Not quite true. For example, the red-black tree algorithm guarantees worst case operation of O(log N). Most branches, although they will move, will keep their hashes as they were, no need to recalculate.

- Joel

The red-black tree is a concept I don't yet understand.  But if choosing this type of structure brings the benefit of O(log N) updates without introducing any negatives, then I'm all for it, and of course the periodic rebalance would become unnecessary.

This is a topic I've been debating with folks on IRC the past couple days.  It's clear that most tree data strcutures have most of the properties we want.  Red-Black trees work great, but I don't like that the specific underlying structure (and thus root hash) depends on the specific order/history of insertions and deletions.  And assumes that every red-black implementation uses the rebalancing algorithm.  I have been given compelling reasons why this shouldn't be a problem, but I am personally not convinced yet.  Though I agree that it is probably an acceptable solution.

I'm voting for level-compressed trie structures (so, a variant of a patricia trees) which have no balance issues at all, are insert-order-independent, and O(1) query/insert/delete.  The problem is they can have a lot of storage overhead per tree element.  I haven't done the calculation to know for sure just how bad it is. 

Once I get out my next version of Armory, I will be diving into this a bit more, hopefully creating a proposal with much more specifics about tree structure, and the CONOPs (concept of operations) of the meta-chain.

▬▬▬▬▬▬▬▬▬▬

Task instructions:
**1)** Answer these questions using the forum thread on tree structures:
(a) What worst-case operation time does the red-black tree algorithm guarantee?
(b) If red-black trees gave O(log N) updates without any negatives, what would become unnecessary?
(c) What problem with level-compressed trie structures does the thread name?
**2)** From the forum thread on tree structures, extract the passage starting at "Not quite true." up to and including "would become unnecessary.".

(Images with bounding boxes)
▬▬▬▬▬▬▬▬▬▬

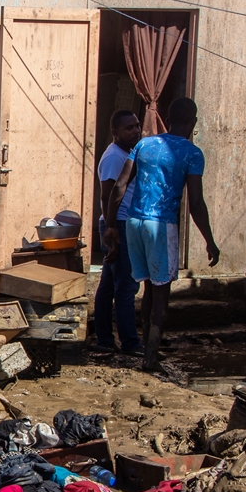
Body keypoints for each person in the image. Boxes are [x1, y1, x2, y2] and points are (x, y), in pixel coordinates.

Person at [108, 97, 219, 370]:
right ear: (192, 122)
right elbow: (196, 203)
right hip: (162, 225)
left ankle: (148, 349)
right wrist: (210, 241)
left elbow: (120, 186)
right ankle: (150, 357)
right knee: (161, 295)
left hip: (134, 222)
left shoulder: (143, 144)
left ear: (168, 120)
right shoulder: (193, 154)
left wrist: (111, 224)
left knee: (147, 288)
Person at [92, 110, 143, 355]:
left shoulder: (128, 153)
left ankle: (104, 339)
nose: (135, 131)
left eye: (136, 126)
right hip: (119, 224)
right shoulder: (114, 157)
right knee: (126, 286)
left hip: (119, 223)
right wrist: (111, 229)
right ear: (115, 132)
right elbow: (107, 195)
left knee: (110, 285)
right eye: (129, 128)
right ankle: (130, 343)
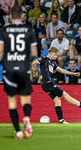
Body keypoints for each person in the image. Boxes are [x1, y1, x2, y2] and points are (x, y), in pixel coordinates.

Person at [0, 5, 37, 139]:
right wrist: (27, 60)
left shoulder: (4, 30)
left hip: (9, 69)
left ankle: (19, 132)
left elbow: (0, 52)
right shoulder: (28, 30)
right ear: (22, 16)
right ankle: (26, 117)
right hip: (23, 68)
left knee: (12, 102)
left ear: (10, 16)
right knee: (25, 99)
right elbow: (33, 53)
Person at [31, 46, 81, 124]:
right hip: (48, 83)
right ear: (50, 53)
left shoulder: (52, 63)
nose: (57, 56)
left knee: (57, 100)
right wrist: (32, 66)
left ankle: (61, 120)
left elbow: (62, 70)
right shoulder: (44, 59)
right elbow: (35, 62)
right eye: (55, 55)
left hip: (46, 85)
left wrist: (73, 74)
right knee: (64, 94)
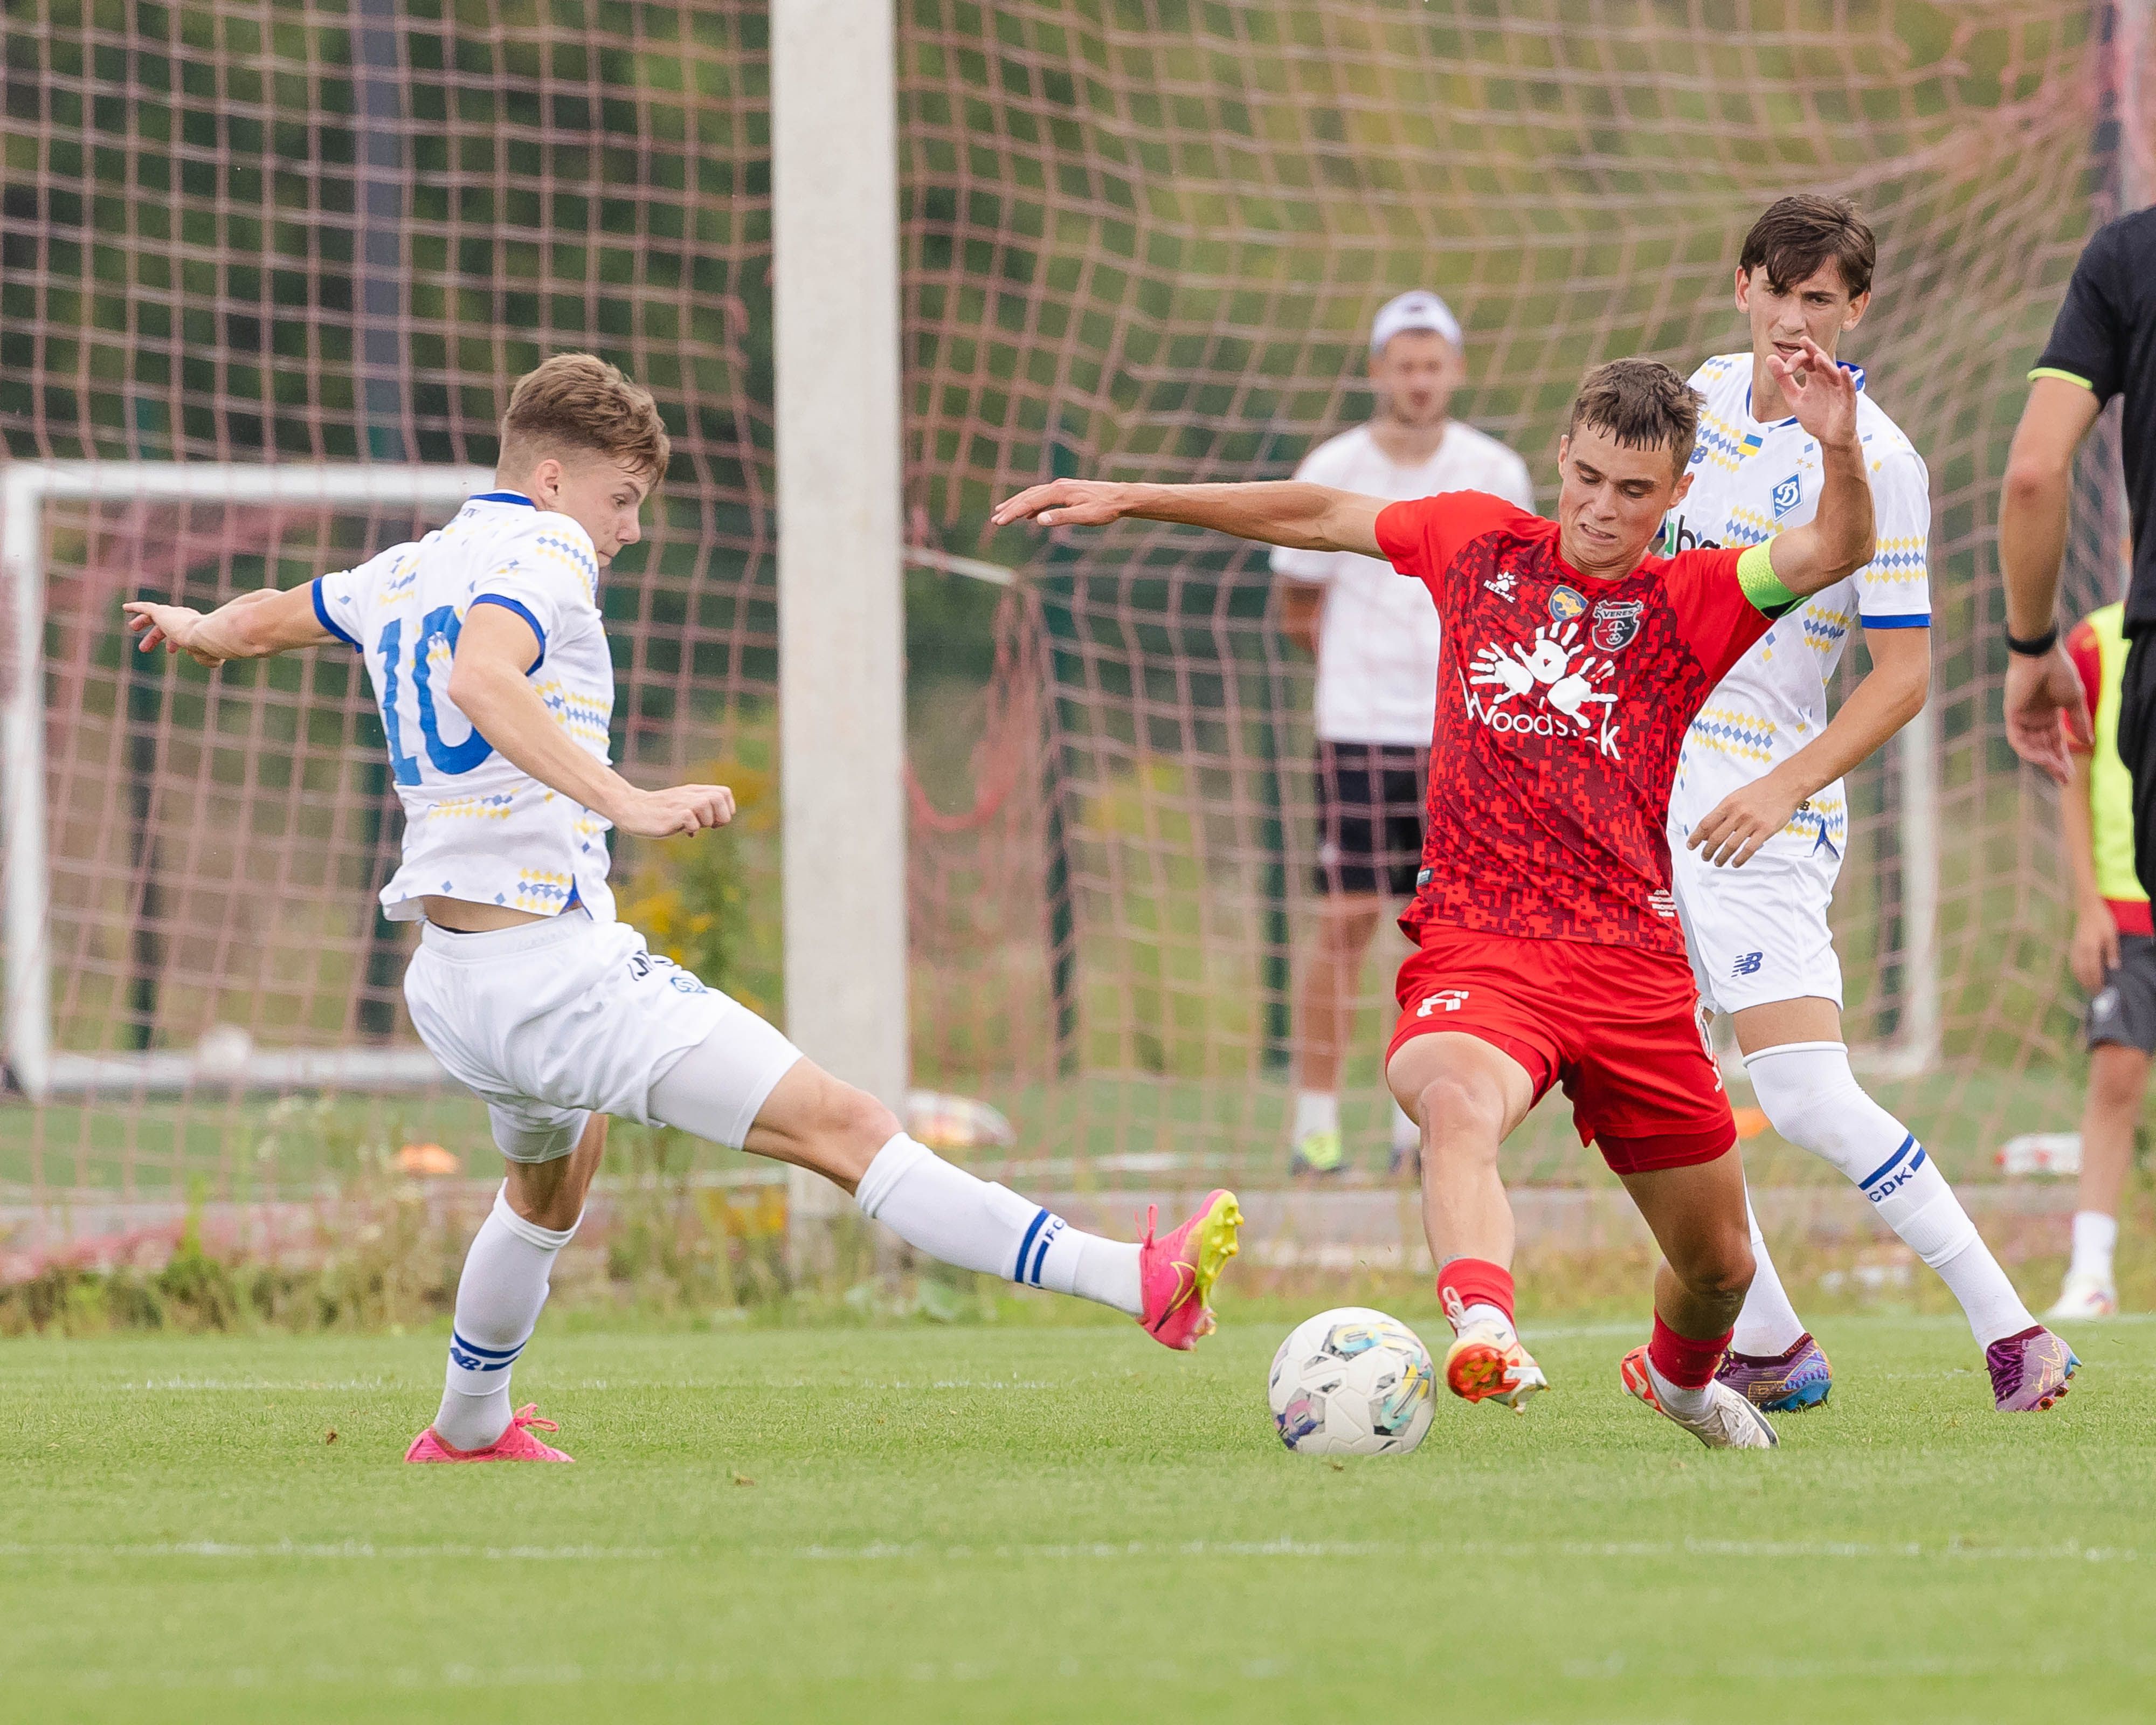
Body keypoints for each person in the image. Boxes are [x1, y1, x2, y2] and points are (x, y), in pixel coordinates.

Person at [123, 353, 1243, 1465]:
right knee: (846, 1126)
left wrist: (195, 624)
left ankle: (468, 1426)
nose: (630, 529)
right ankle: (1133, 1278)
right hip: (548, 975)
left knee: (551, 1177)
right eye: (624, 499)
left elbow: (273, 615)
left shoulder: (410, 567)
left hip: (454, 983)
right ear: (554, 479)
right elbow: (481, 678)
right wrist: (630, 800)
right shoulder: (545, 547)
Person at [998, 342, 1875, 1450]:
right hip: (1480, 946)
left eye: (1633, 491)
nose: (1601, 509)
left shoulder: (1695, 596)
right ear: (1559, 456)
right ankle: (1484, 1323)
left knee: (1718, 1266)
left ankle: (1682, 1386)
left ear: (1678, 494)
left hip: (1627, 961)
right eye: (1587, 477)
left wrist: (1837, 446)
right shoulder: (1475, 539)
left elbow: (1839, 544)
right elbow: (1319, 513)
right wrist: (1137, 496)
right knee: (1455, 1107)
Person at [1661, 195, 2067, 1415]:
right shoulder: (1699, 395)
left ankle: (2013, 1331)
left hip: (1754, 798)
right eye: (1778, 292)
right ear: (1741, 287)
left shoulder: (1879, 460)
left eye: (1821, 299)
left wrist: (1783, 786)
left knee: (1800, 1093)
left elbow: (1902, 678)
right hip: (1644, 780)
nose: (1795, 320)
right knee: (1648, 1079)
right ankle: (1773, 1346)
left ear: (1857, 311)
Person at [1270, 292, 1535, 1179]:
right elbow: (1298, 605)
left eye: (1434, 365)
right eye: (1404, 364)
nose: (1419, 382)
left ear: (1455, 371)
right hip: (1356, 730)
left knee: (1444, 934)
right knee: (1344, 921)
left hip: (1460, 739)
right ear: (1378, 369)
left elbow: (1518, 606)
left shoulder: (1495, 469)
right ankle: (1315, 1126)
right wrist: (1367, 678)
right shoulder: (1333, 465)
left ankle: (1420, 1125)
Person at [2048, 601, 2145, 1319]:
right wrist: (2088, 903)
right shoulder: (2096, 642)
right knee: (2116, 1071)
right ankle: (2091, 1274)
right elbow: (2074, 777)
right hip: (2127, 904)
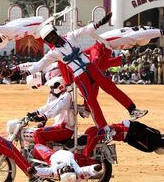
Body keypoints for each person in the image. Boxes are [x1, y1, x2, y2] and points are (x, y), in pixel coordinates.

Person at [12, 15, 147, 143]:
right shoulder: (53, 53)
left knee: (110, 87)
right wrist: (23, 73)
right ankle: (104, 129)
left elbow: (85, 30)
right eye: (49, 38)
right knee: (91, 101)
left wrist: (99, 23)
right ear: (47, 41)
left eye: (53, 35)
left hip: (89, 67)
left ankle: (132, 109)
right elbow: (39, 64)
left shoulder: (70, 36)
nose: (53, 39)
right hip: (79, 76)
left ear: (56, 32)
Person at [84, 120, 164, 157]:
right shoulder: (152, 143)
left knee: (96, 133)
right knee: (93, 130)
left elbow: (158, 142)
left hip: (124, 131)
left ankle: (86, 155)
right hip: (124, 131)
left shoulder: (153, 143)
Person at [26, 77, 75, 145]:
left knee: (38, 134)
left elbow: (57, 107)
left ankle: (44, 154)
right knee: (36, 131)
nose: (51, 90)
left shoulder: (66, 96)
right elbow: (49, 106)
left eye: (52, 88)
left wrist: (44, 117)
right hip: (60, 127)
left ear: (60, 87)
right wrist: (35, 113)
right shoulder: (61, 95)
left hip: (65, 129)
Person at [32, 144, 103, 182]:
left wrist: (34, 170)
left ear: (61, 174)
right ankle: (97, 161)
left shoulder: (54, 172)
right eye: (70, 170)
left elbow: (44, 171)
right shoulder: (79, 174)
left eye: (66, 170)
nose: (68, 168)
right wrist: (95, 167)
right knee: (83, 159)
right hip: (72, 156)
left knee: (37, 146)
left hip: (51, 155)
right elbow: (87, 170)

▬▬▬▬▬▬▬▬▬▬

Replies:
**1)**
(a) O(log N).
(b) The periodic rebalance.
(c) They can have a lot of storage overhead per tree element.

**2)**
Not quite true. For example, the red-black tree algorithm guarantees worst case operation of O(log N). Most branches, although they will move, will keep their hashes as they were, no need to recalculate.

- Joel

The red-black tree is a concept I don't yet understand.  But if choosing this type of structure brings the benefit of O(log N) updates without introducing any negatives, then I'm all for it, and of course the periodic rebalance would become unnecessary.